On the administrative front, one pressing priority for the MMCA is securing additional storage space to alleviate its severe in-house capacity shortage. Currently, the main Seoul branch is operating at nearly 90 percent of its storage capacity. To address this, the institution is in talks with the Korea Minting and Security Printing Corp. to utilize the banknote manufacturer’s unused underground facilities at its headquarters in North Gyeongsang Province.
Meanwhile, to promote in-depth academic exploration of modern and contemporary Korean art, the museum has launched a new research fellowship program aimed at fostering global discourse among scholars from Korea and around the world. The first fellow for this year is Alexander Alberro, an art critic and professor of modern and contemporary art history at Columbia University.
Ron Mueck's "In Bed" (2005) / Courtesy of the artist and Cartier Foundation for Contemporary Art
Exhibition lineup
Headlining the institution’s 2025 lineup is the first Asian solo exhibition of Australian sculptor Ron Mueck, co-organized with the Cartier Foundation for Contemporary Art. Mueck’s monumental, hyper-realistic human figures, including the striking installation “Mass” — a towering pile of 100 human skulls — will take over the museum’s Seoul branch in April.
During the busy September art season, which coincides with Frieze Seoul, the MMCA will fill its venues with shows zooming in on the Korean art scene’s dynamism, from modern trailblazers to contemporary talents.

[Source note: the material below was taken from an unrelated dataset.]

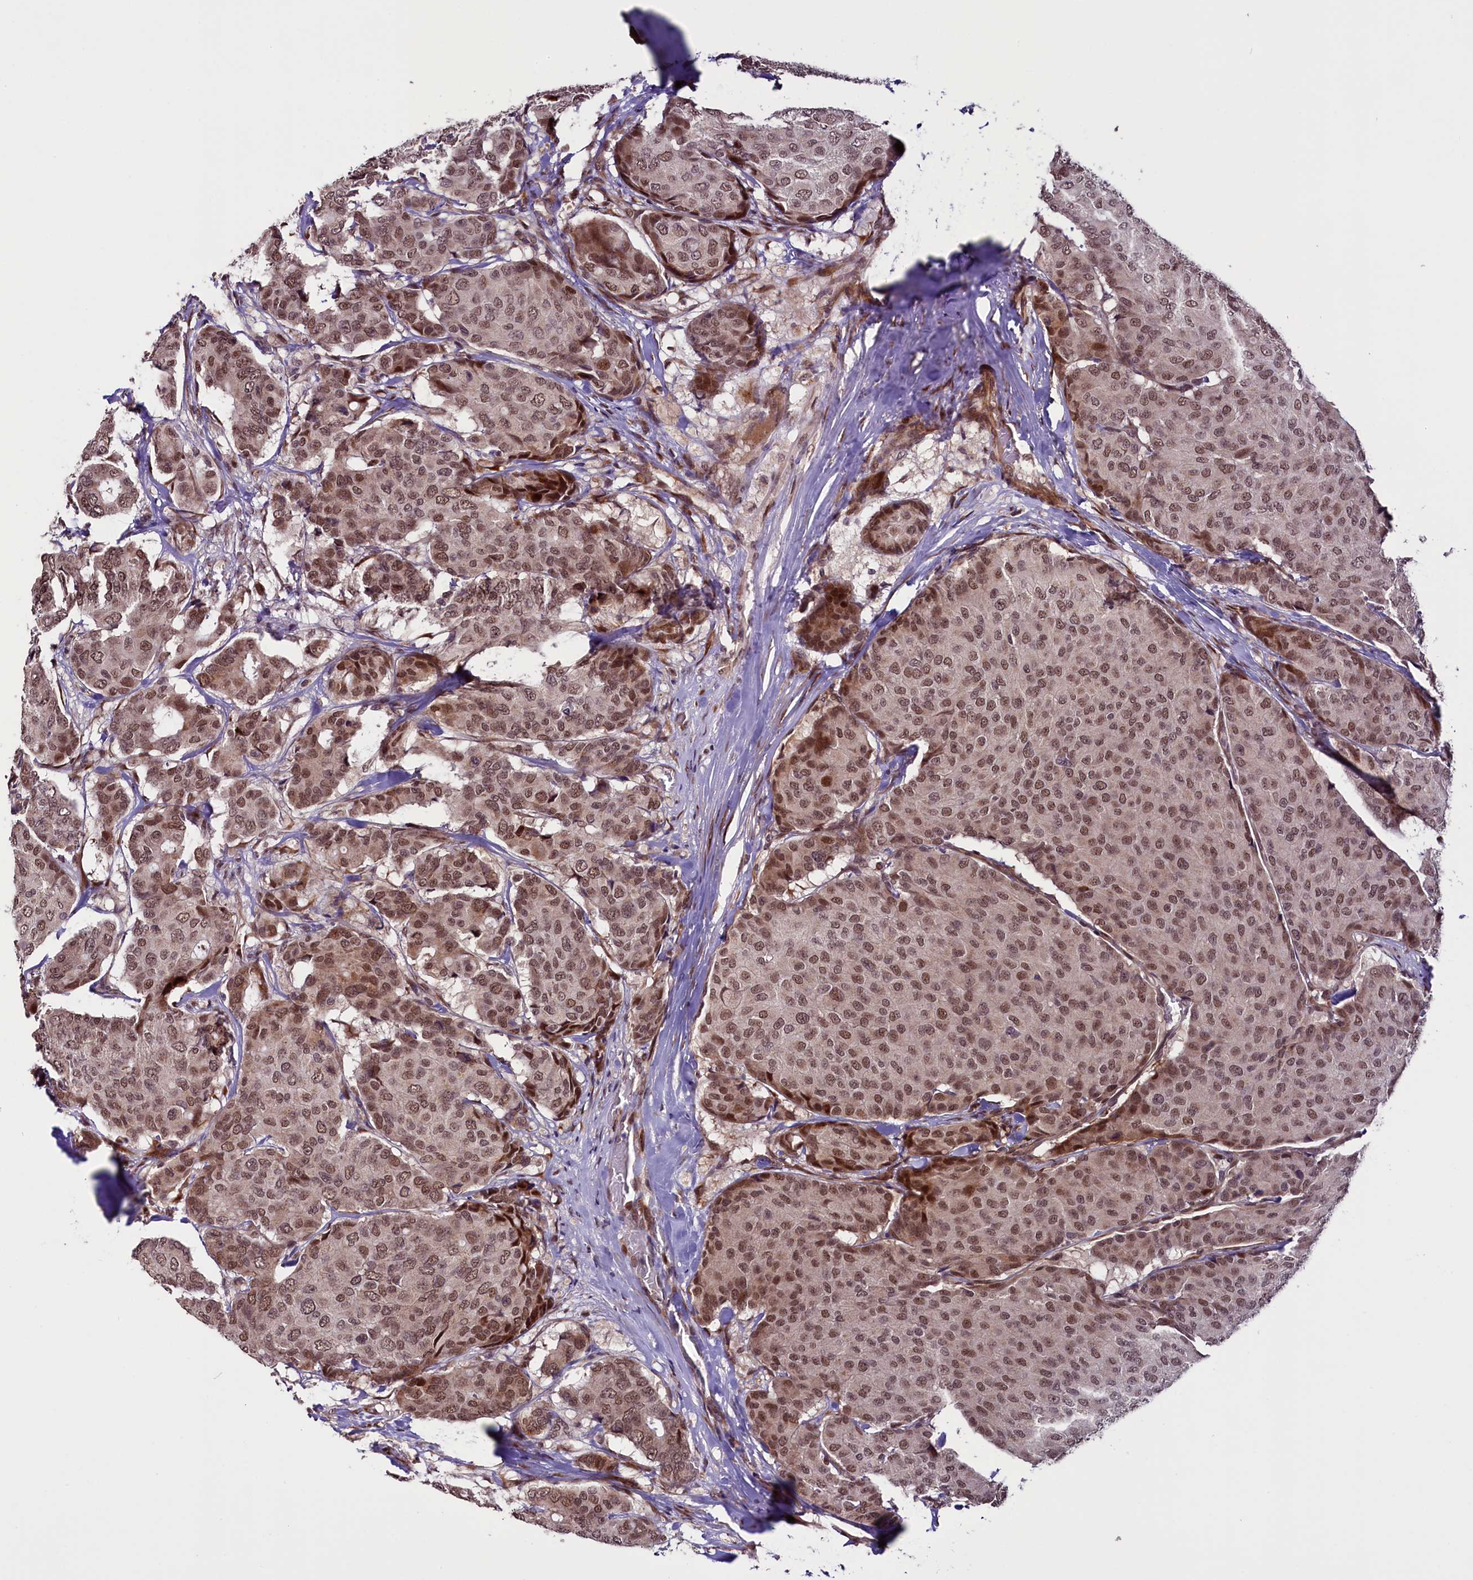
{"staining": {"intensity": "moderate", "quantity": ">75%", "location": "nuclear"}, "tissue": "breast cancer", "cell_type": "Tumor cells", "image_type": "cancer", "snomed": [{"axis": "morphology", "description": "Duct carcinoma"}, {"axis": "topography", "description": "Breast"}], "caption": "The immunohistochemical stain labels moderate nuclear positivity in tumor cells of breast infiltrating ductal carcinoma tissue.", "gene": "RPUSD2", "patient": {"sex": "female", "age": 75}}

Highlights include a retrospective of “water drop painter” Kim Tschang-yeul, the “Korea Artist Prize 2025” and “The Modern Nostalgia and Landscape Painting,” a group show reflecting on themes of loss and rediscovery of homeland in commemoration of the 80th anniversary of Korea’s liberation from Japan's 1910-45 colonial rule.
Kim Tschang-yeul's "Recurrence SNM93001" (1991) / Courtesy of MMCA
Park RaeHyun's "Work" (1971) / Courtesy of MMCA
The museum’s collaborations with international cultural institutions will continue this year through several joint and touring exhibitions.

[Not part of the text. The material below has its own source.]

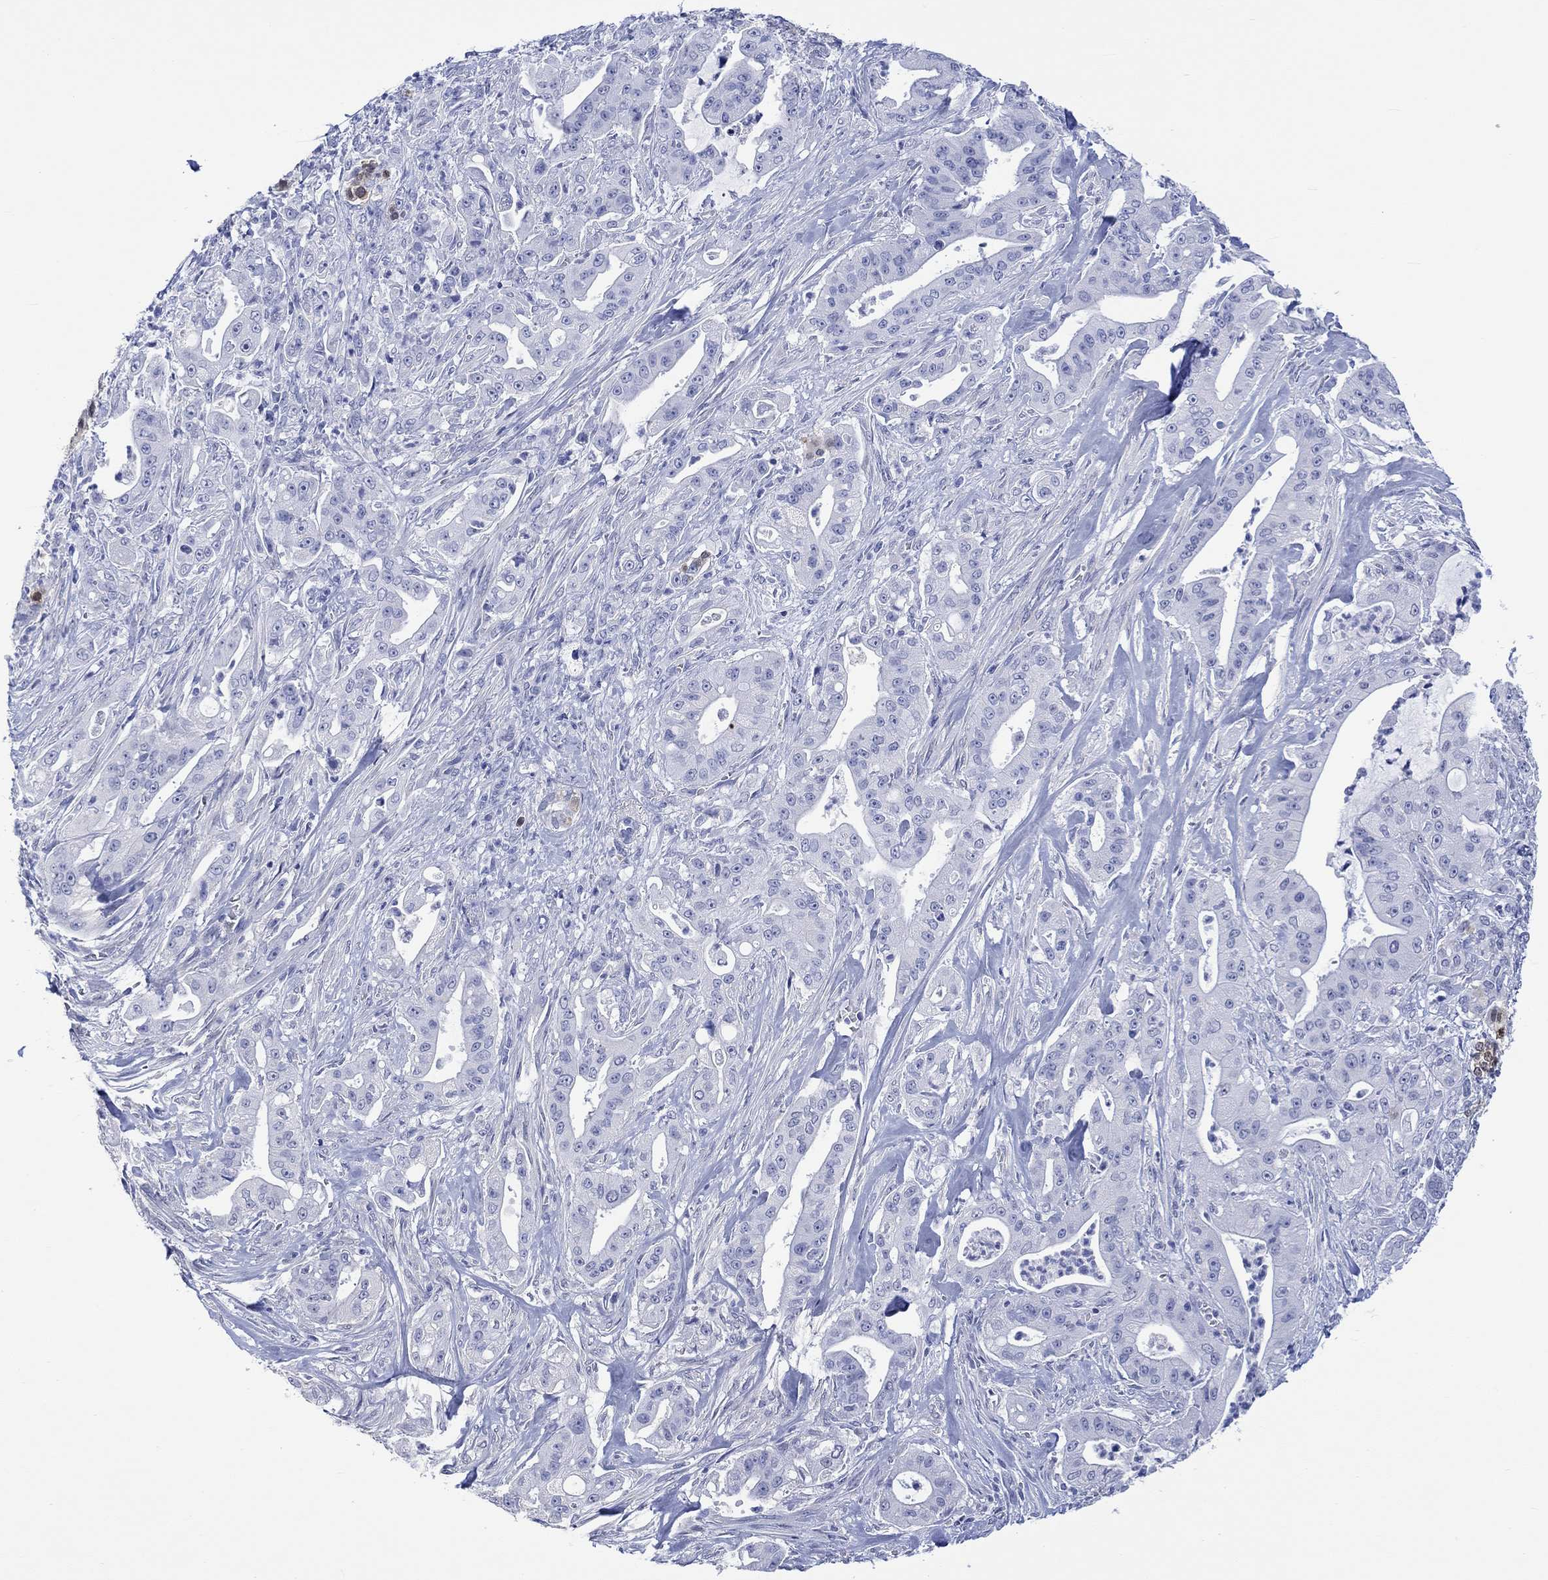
{"staining": {"intensity": "moderate", "quantity": "<25%", "location": "nuclear"}, "tissue": "pancreatic cancer", "cell_type": "Tumor cells", "image_type": "cancer", "snomed": [{"axis": "morphology", "description": "Normal tissue, NOS"}, {"axis": "morphology", "description": "Inflammation, NOS"}, {"axis": "morphology", "description": "Adenocarcinoma, NOS"}, {"axis": "topography", "description": "Pancreas"}], "caption": "A low amount of moderate nuclear expression is identified in approximately <25% of tumor cells in pancreatic cancer (adenocarcinoma) tissue. (DAB (3,3'-diaminobenzidine) IHC, brown staining for protein, blue staining for nuclei).", "gene": "MSI1", "patient": {"sex": "male", "age": 57}}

“Korean Treasures: Collected, Cherished, Shared,” featuring gems from the late Samsung Group chairman’s 23,000-piece collection, is set to make its international debut at the Smithsonian’s National Museum of Asian Art in November. Following its Washington, D.C. run, it will travel to the Art Institute of Chicago and the British Museum.
“For All That Breathes On Earth,” a retrospective originally staged at the MMCA Seoul last year to honor Jung Young-sun, Korea’s first female landscape architect, will be brought to the Procuratie Vecchie in Venice, concurrent with the Venice Architecture Biennale.